Due to large number of population – Indonesia is the fourth most populous country in the world – and its achievement in terms of growth, Indonesia’s GDP was ranked 16th in the world. Some pundits and notable organisations have issued optimistic predictions regarding the future of Indonesia’s economy (McKinsey, 2013; PriceWaterhouseCoopers, Financial Times, 2011, O’Neill, 2011). They rely their argument on things such as growing number of middle class, abundant and youthful workforce and maturing democracy. Moreover, even though TFP growth from 1971-2007 was -4%, but the TFP growth of Indonesia during 2000-2007 grew at 1.7% (van Der Eng, 2009). It shows that TFP growth has improved slightly.
Figure 14. Indonesia’s GDP by components (in Rupiah). From “Economic and Financial Data For Indonesia”, by Bank Indonesia, 2014.
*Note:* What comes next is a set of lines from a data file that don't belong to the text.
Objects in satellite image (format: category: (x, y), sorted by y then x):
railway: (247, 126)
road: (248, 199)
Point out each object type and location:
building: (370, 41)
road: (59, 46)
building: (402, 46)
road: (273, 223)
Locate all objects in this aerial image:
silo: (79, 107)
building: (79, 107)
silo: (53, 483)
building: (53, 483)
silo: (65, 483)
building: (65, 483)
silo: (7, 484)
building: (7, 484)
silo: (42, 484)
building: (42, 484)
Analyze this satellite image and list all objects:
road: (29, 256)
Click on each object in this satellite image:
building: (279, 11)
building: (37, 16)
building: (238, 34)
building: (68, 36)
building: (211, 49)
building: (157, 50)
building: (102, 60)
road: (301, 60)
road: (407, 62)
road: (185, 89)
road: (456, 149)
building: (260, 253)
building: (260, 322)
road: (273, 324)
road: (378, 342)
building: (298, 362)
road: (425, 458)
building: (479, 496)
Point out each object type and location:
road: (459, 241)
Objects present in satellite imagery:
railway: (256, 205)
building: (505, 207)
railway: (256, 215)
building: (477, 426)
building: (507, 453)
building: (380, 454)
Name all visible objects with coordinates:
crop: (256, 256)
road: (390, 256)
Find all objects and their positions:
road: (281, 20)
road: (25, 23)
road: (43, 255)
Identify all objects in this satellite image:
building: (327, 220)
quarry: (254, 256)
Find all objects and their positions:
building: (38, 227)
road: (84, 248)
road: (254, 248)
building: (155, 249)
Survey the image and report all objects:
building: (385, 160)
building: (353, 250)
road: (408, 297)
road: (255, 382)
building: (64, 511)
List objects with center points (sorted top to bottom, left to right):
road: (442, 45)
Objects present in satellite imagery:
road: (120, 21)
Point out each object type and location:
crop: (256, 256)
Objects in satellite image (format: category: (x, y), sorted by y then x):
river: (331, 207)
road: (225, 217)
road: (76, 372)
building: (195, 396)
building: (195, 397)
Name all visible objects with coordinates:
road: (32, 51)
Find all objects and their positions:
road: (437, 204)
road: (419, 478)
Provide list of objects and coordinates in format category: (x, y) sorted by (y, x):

However, there are some challenges that should be addressed if Indonesia want to achieve higher productivity growth. Harvard Kennedy School report stated that current economic growth in Indonesia is characterised by jobless growth, rising inequalities and declining competitiveness (Ash Centre of HKS, 2013). Some prioritised efforts should be undertaken such as reducing economic cost through infrastructure development and bureaucratic reform, boosting human capital and R&D spending, higher education improvement and promoting effective decentralisation. All these hopefully will increase Indonesia’s TFP.
The Indonesia’s economy had been growing rapidly under Suharto’s regime despite its authoritarianism institution. It also has enabled Indonesia to shift it’s economy from natural resources and agriculture based into manufacturing based. However, some scholars have argued that the achievements are not gained from competitive domestic situation. At the early stage, the productivity growth was largely underpinned by oil revenue and industrial protectionist policies under SOEs. The crash of oil price then forced government to make improvement to boost productivity such as liberalisation toward foreign investments and aids as well as financial system. Even though the growth has created improvement in terms of living standard such as poverty reduction and education level, but low domestic competitiveness as reflected by low quality of human capital and corrupt public institution still be major challenges. It was reflected in a negligible TFP contribution to GDP. Post-Suharto period was characterised by stable growth that has triggered optimism and confidence. Service and finance sector has been rising. However, old problems related to competitiveness was not tackled yet. Improving higher education, paying more attention on research and technological progress and lowering economic cost are examples of prioritised policies that should be undertaken by government to boost Indonesia’s productivity in the future.